> **What you will do**:
Omit the images, then print each record below exactly as it reads.

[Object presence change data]
------------------------------------------------------------
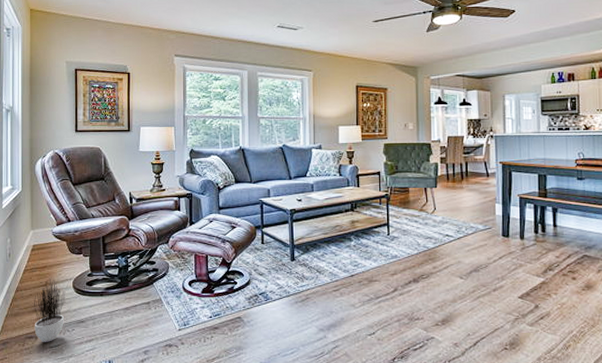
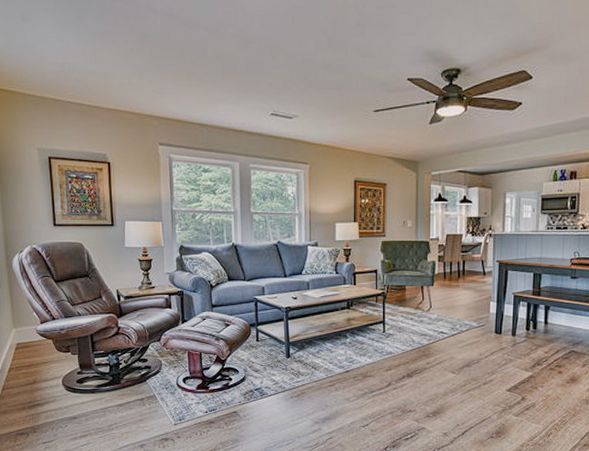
potted plant: present [34,277,71,342] -> none [22,375,62,438]

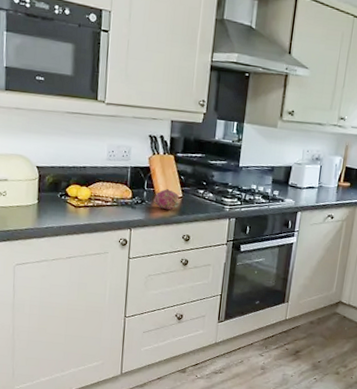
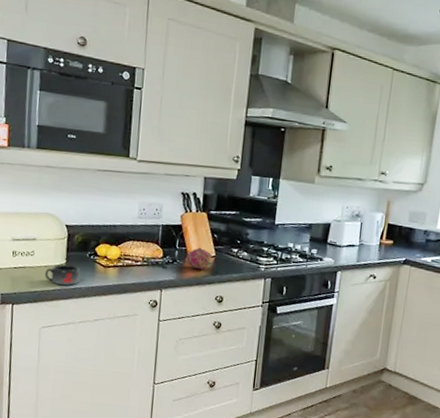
mug: none [17,204,52,225] -> present [45,264,81,285]

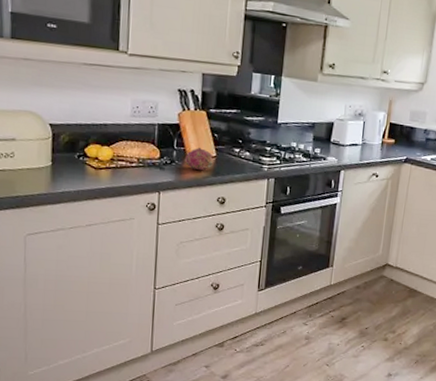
mug: present [45,264,81,285] -> none [28,166,69,189]

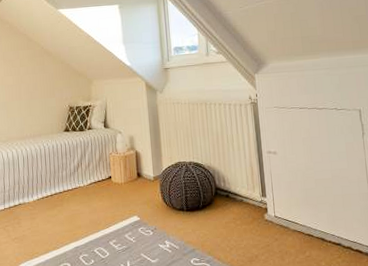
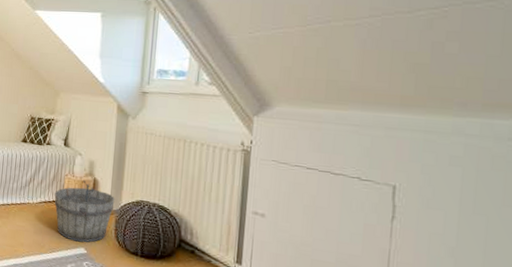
wooden bucket: none [102,155,157,212] -> present [54,180,115,243]

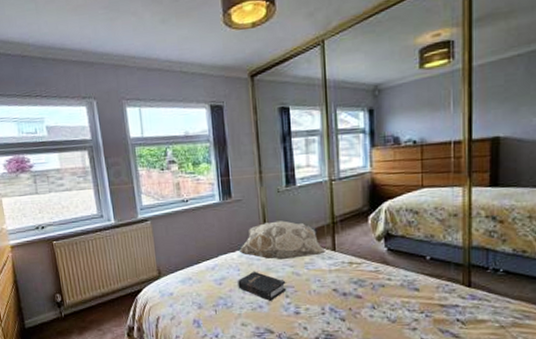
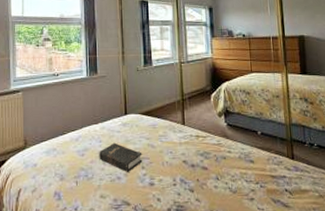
decorative pillow: present [239,220,326,260] -> none [102,96,177,133]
------------------------------------------------------------
> **Solution to the problem**:
potted plant: present [34,277,71,342] -> none [22,375,62,438]

mug: none [17,204,52,225] -> present [45,264,81,285]

mug: present [45,264,81,285] -> none [28,166,69,189]

wooden bucket: none [102,155,157,212] -> present [54,180,115,243]

decorative pillow: present [239,220,326,260] -> none [102,96,177,133]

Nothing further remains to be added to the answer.